I’m a writer with strong nostalgic longings. One of my favorite essayists is Charles Lamb, someone else who labored for decades as a harmless office worker and who also longed for and wrote mostly about the past. Gerald Monsman talks about this aspect of Charles Lamb in Confessions of a Prosaic Dreamer: Charles Lamb's Art of Autobiography (Durham, NC: Duke University Press, 1984). For example, see pp. 40-42:
Because quotidian or physical reality presents itself as a privation, Lamb's work is "mainly retrospective," as Walter Pater noted...For Elia, the South-Sea House in its desolation becomes a symbol of all vanished glory―all forms of absence or distance in space, time, and consciousness that undermine the original grounding of reality...In the "Oxford" essay, Elia shifts his scene analogously, moving from the outer world of the present to an interior world of the past in quest of a reality that will underwrite existence...The present is always "flat, jejune" (lacking nourishing quality), and the past seems to beckon men to an escape from the insipid starved present.

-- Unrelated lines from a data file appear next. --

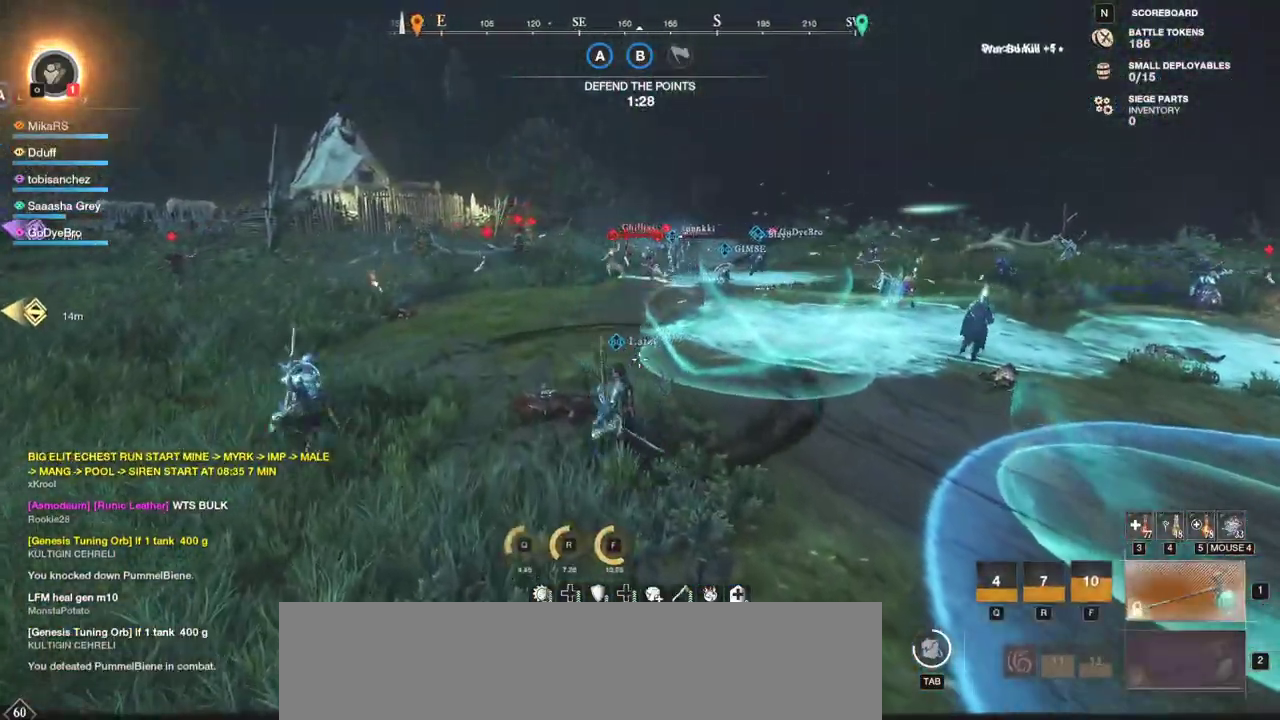
{"keys": ["a", "w"], "mouse": [], "events": [[50, "a", "down"]]}
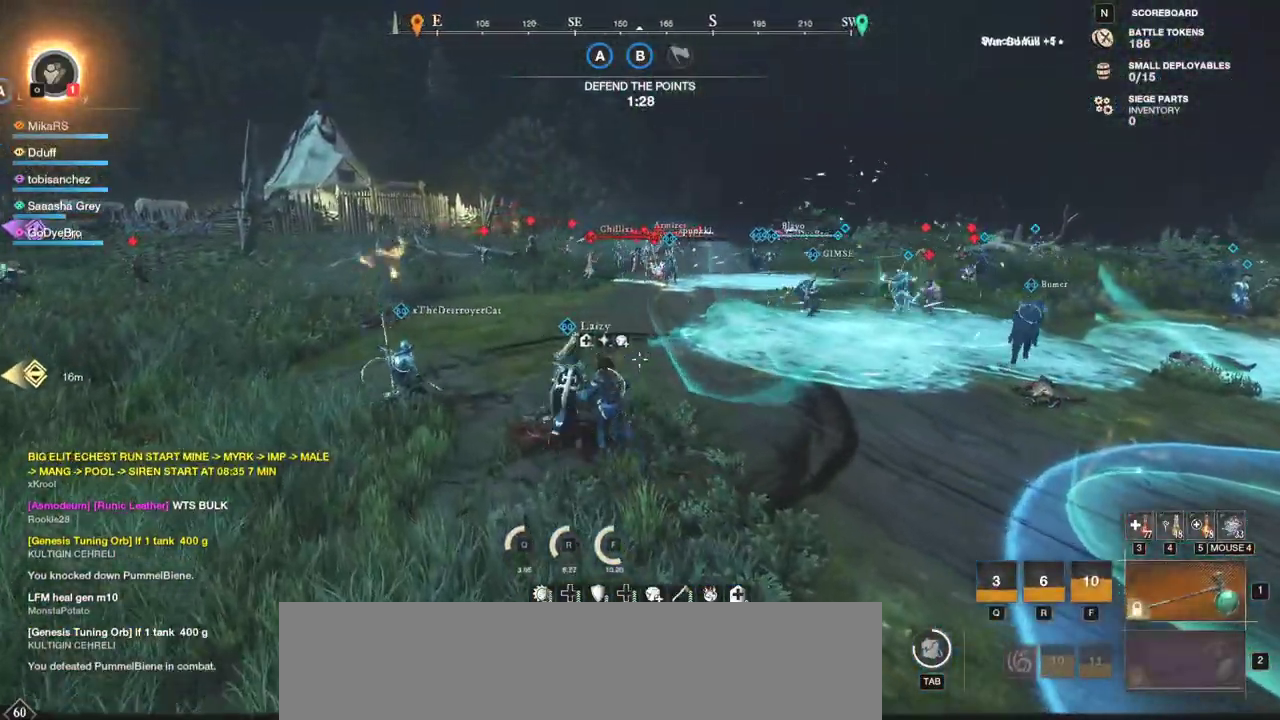
{"keys": ["a", "w"], "mouse": [], "events": []}
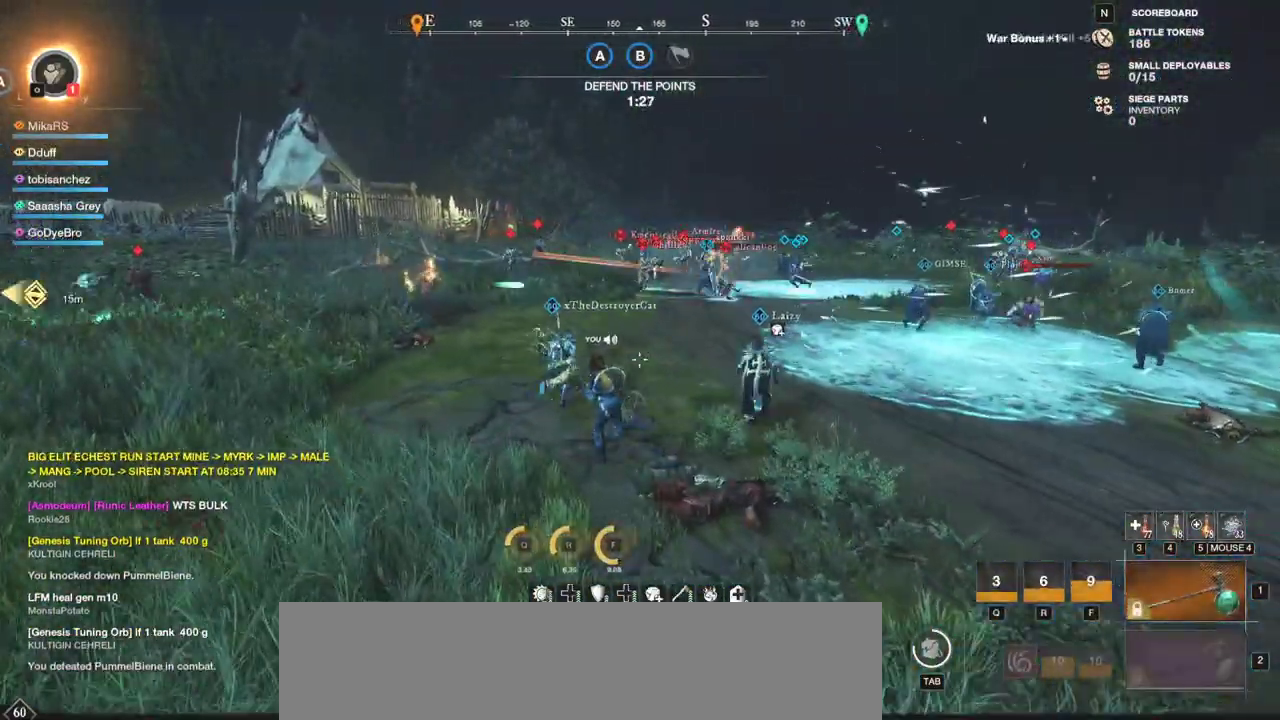
{"keys": ["a", "w"], "mouse": [], "events": [[183, "a", "up"], [450, "a", "down"]]}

Monsman then quotes from Lamb's "Oxford in the Vacation," the second in the Essays of Elia:
Antiquity! thou wondrous charm, what art thou? that, being nothing, art every thing! When thou wert, thou wert not antiquity—then thou wert nothing, but hadst a remoter antiquity, as thou called'st it, to look back to with blind veneration; thou thyself being to thyself flat, jejune, modern! What mystery lurks in this retroversion? or what half Januses are we, that cannot look forward with the same idolatry with which we for ever revert! The mighty future is as nothing, being every thing! the past is every thing, being nothing!
I titled my first collection of haibun The Longest Time because the past is the time that I've lived in and think about the most. The present is so fleeting it's almost nonexistent, and the future of course is unknown. This situation is bound to intensify as I age.